What local, small models are you all using?

devxyn@sh.itjust.works · 5 months ago

What local, small models are you all using?

FrankLaskey@lemmy.ml · 5 months ago

In my opinion, Qwen3-30B-A3B-2507 would be the best here. Thinking version likely best for most things as long as you don’t mind a slight penalty to speed for more accuracy. I use the quantized IQ4_XS models from Bartowski or Unsloth on HuggingFace.

I’ve seen the new OSS-20B models from OpenAI ranked well in benchmarks but I have not liked the output at all. Typically seems lazy and not very comprehensive. And makes obvious errors.

If you want even smaller and faster the Qwen3 Distill of DeepSeek R1 0528 8B is great for its size (esp if you’re trying to free up some VRAM to use larger context lengths)

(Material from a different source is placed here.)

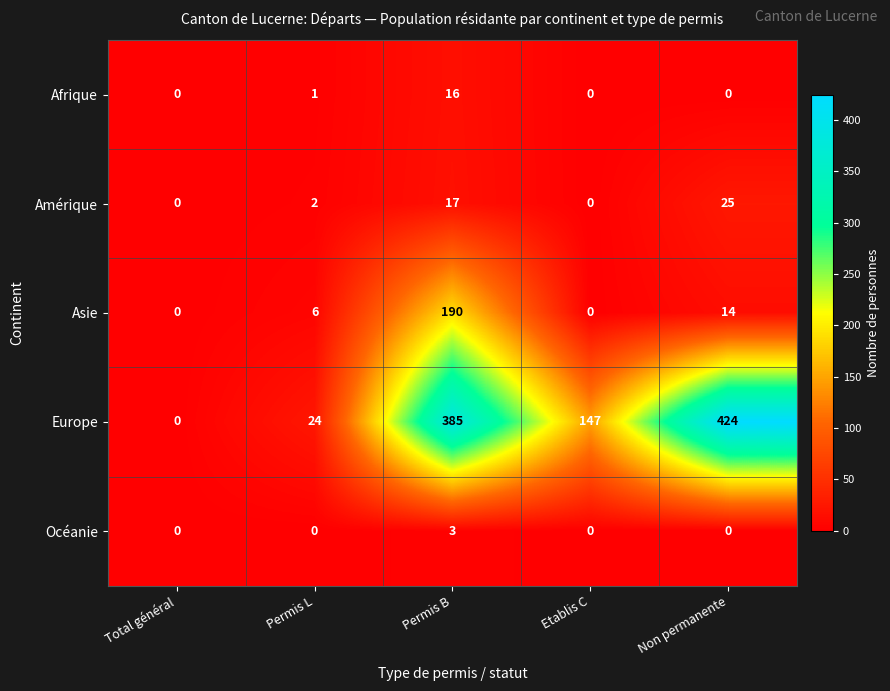

Rank the series at Permis L from lowest to highest value.

Océanie, Afrique, Amérique, Asie, Europe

devxyn@sh.itjust.works · 5 months ago

That’s what I’m using, and it’s pretty nice. Thanks for your input!

𞋴𝛂𝛋𝛆@lemmy.world · 5 months ago

Qwen 2.5 VL and Code. I have a VL doing image captions for LoRA training running now. A 14B is okay for basic code. A quantized 32B 6KL gguf of the same Qwen 2.5 code model runs on 16GB but at a third of the speed of the 14B in bits and bytes 4b. The latter is reasonably fast enough for a couple layers of agentic stuff in emacs with gptel and hits thinking or function calling out of a llama.cpp server better than 50% of the time.

I still haven’t tried the new 20B out of Open AI yet.

SmokeyDope@lemmy.world · 5 months ago

I’m a big fan of NousResearch their deephermes release was awesome and now I’m trying out Hermes 4. I have an 8gb 1070ti GPU was able to fully offload a medium quant of hermes 4 14b with an okay amount of context.

I’m a big fan of the hybrid reasoning models I like being able to turn thinking on or of depending on scenario.

I had a vision model document scanner + TTS going on with a finetune of qwen 2.5 vl and outetts.

If you care more about character emulation for writing and creativity then mistral 2407 and mistral NeMo are other models to check out.